THE Social Security System (SSS) announced a 1% increase in its contribution rate, effective January 2025, raising the rate to 15% from 14%. This adjustment, in line with Republic Act No. 11199 or the Social Security Act of 2018, also includes changes to the Monthly Salary Credit (MSC).
The minimum MSC will increase to ₱5,000 from ₱4,000, while the maximum MSC will rise to ₱35,000 from ₱30,000. These adjustments mark the final tranche of contribution and MSC increases initiated in 2019.
SSS President and CEO Robert Joseph M. De Claro emphasized the importance of these reforms, stating, “The scheduled increases are critical to ensuring the long-term viability of the SSS fund. With this last tranche, the fund life is projected to extend to 2053, doubling the previous estimate of 14 years in 2018. This ensures we can meet our social security obligations to current and future members.”
Increased Contributions and Benefits
The contribution and MSC adjustments are expected to generate an additional ₱51.5 billion in collections for 2025, with ₱18.3 billion (35%) allocated to members’ Mandatory Provident Fund (MPF) accounts.
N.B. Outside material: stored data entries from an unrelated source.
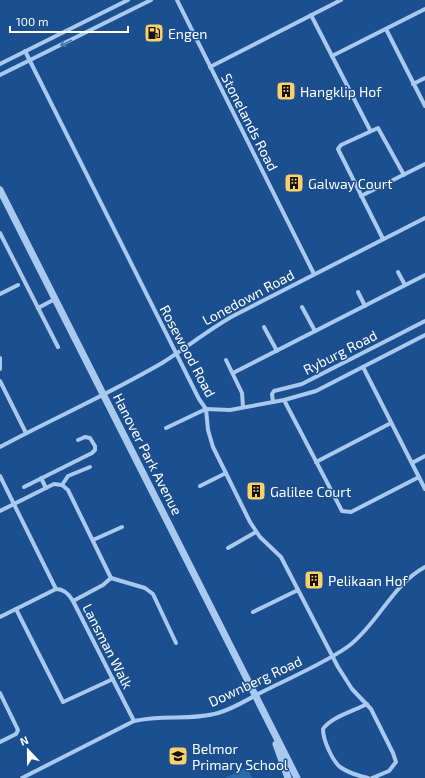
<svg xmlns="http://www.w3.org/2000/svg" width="425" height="778" font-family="'Exo 2',sans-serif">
<rect width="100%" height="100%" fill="#1b4f8f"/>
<polygon fill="#2e69ad" points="247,767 252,778 225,778"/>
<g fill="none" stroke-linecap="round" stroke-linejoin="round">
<g stroke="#a9c9ee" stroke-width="4">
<polyline points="177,0 314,274"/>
<polyline points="311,15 370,130"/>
<polyline points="386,29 425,106"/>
<polyline points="25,51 199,399 206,409 208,430 213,447 250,522 260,537 281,557 338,667 352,689 371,709 393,753 396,762 389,771 372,778"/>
<polyline points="332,56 425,9"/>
<polyline points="0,64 128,0"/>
<polyline points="210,67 341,0"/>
<polyline points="0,75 151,0"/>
<polyline points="413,84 425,78"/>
<polyline points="361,196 425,164"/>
<polyline points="0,233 58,347"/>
<polyline points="383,239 338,149 341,145 378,128 404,175"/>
<polyline points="398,272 405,285"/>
<polyline points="358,292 365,306"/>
<polyline points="0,294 18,285"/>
<polyline points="302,307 315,331"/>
<polyline points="38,308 55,299"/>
<polyline points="264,327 277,351"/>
<polyline points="0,358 0,369"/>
<polyline points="226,360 242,393 243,407"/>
<polyline points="363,367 425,489"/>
<polyline points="233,373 425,275"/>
<polyline points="0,381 26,433"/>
<polyline points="284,400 342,511 351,512 419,477"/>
<polyline points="273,402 272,394 274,391 302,384 425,321"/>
<polyline points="166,428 206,409 230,410 284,400 316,391 425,335"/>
<path d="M0,447C54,418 109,394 162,363C186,348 208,330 233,316L425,218"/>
<polyline points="316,462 391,423"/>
<polyline points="412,463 425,456"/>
<polyline points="0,476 56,589"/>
<polyline points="41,478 46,488"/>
<polyline points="62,485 68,476 90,467"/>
<polyline points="200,486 226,473"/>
<polyline points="24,487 92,453 95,450 95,446 90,438 85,437 78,440"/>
<polyline points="0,511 54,484 62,485 68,490 111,578"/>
<polyline points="93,540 122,527"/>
<polyline points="228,548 256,532"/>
<polyline points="111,578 145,588 153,594 176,643"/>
<polyline points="73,601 103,585 111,578"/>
<polyline points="16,609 63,702 113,679"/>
<polyline points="253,612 298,590"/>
<path d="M0,617L56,589C64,589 69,594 73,601L134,721"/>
<polyline points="0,693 18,730 16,734 0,742"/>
<path d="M367,704C354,711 331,717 323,729C323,740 332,760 340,767C347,772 359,776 368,778"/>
<path d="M22,778L134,721C163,714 191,721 218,713C233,709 248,699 262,692C287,679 328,662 350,645C379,622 392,585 425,567"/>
</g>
<g stroke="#a9c9ee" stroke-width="7">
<polyline points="0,190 297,778"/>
<polyline points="276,744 288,778"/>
</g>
</g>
<defs><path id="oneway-shaft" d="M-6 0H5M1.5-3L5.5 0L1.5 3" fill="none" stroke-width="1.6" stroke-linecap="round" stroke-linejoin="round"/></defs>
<use stroke="#4674ac" href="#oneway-shaft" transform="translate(66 43) rotate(154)"/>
<defs>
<symbol id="fuel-square" viewBox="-11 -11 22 22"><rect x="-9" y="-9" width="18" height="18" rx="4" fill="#ffd166" stroke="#1b4f8f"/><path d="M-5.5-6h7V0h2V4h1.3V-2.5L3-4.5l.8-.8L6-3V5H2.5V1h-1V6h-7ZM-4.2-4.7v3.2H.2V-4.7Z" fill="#111"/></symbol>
<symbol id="building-square" viewBox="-11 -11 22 22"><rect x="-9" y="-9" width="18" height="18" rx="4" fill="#ffd166" stroke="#1b4f8f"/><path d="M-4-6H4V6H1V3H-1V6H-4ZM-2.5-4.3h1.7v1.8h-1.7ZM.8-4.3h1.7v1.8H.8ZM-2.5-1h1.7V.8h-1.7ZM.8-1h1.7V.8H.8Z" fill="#111"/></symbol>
<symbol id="school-square" viewBox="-11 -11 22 22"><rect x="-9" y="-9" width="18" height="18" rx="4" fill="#ffd166" stroke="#1b4f8f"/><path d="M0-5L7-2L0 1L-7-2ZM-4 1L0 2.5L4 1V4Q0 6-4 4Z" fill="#111"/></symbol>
</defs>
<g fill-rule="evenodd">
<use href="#fuel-square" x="143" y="22" width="22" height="22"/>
<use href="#building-square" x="275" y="80" width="22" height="22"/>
<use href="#building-square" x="283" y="172" width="22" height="22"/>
<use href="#building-square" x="245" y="480" width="22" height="22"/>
<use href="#building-square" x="303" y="569" width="22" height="22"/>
<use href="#school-square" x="167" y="745" width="22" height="22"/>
</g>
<g text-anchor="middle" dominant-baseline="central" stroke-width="3" stroke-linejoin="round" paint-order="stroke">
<g font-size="14" fill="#fff" stroke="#1b4f8f" text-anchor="start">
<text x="168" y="33">Engen</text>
<text x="300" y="91">Hangklip Hof</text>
<text x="308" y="183">Galway Court</text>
<text x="270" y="491">Galilee Court</text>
<text x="328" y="580">Pelikaan Hof</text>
<text x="192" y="748">Belmor<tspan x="192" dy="16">Primary School</tspan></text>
</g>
<g font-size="14" fill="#fff" stroke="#1b4f8f">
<text transform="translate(250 122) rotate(63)">Stonelands Road</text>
<text transform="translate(248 297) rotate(-28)">Lonedown Road</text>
<text transform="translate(188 351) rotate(62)">Rosewood Road</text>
<text transform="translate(340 352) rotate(-27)">Ryburg Road</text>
<text transform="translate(148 454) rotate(63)">Hanover Park Avenue</text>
<text transform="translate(108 646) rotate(63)">Lansman Walk</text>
<text transform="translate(255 681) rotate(-25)">Downberg Road</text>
</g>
</g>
<g transform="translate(28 750) rotate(338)" stroke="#1b4f8f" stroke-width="3" paint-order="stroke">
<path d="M0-3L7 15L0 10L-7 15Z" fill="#ffffff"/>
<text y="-6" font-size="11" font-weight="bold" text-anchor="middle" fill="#ffffff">N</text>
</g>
<path d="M10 26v6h118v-6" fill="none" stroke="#ffffff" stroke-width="2"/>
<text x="16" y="26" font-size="12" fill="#ffffff" stroke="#1b4f8f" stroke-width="3" paint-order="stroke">100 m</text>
</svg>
De Claro added that these increased collections also strengthen SSS’s capacity to support the national government during crises. In 2024, the SSS disbursed ₱9.7 billion in calamity loans to over 500,000 members.
Plans for 2025
SSS’s priorities for 2025 include:
Enhancing Member Services: The agency aims to improve its programs and systems to deliver exceptional customer service.
Expanding Coverage: Through its KaSSSangga Collect and E-Wheels Programs, SSS will focus on covering self-employed workers across the country.
Boosting Investment Income: With a positive market outlook for 2025, SSS plans to optimize its investment portfolio and contribute to job generation as businesses grow and expand.
“Ultimately, our goal is to make SSS relevant to every Filipino at every stage of their lives by providing quality social protection and promoting the value of saving for the future,” De Claro concluded.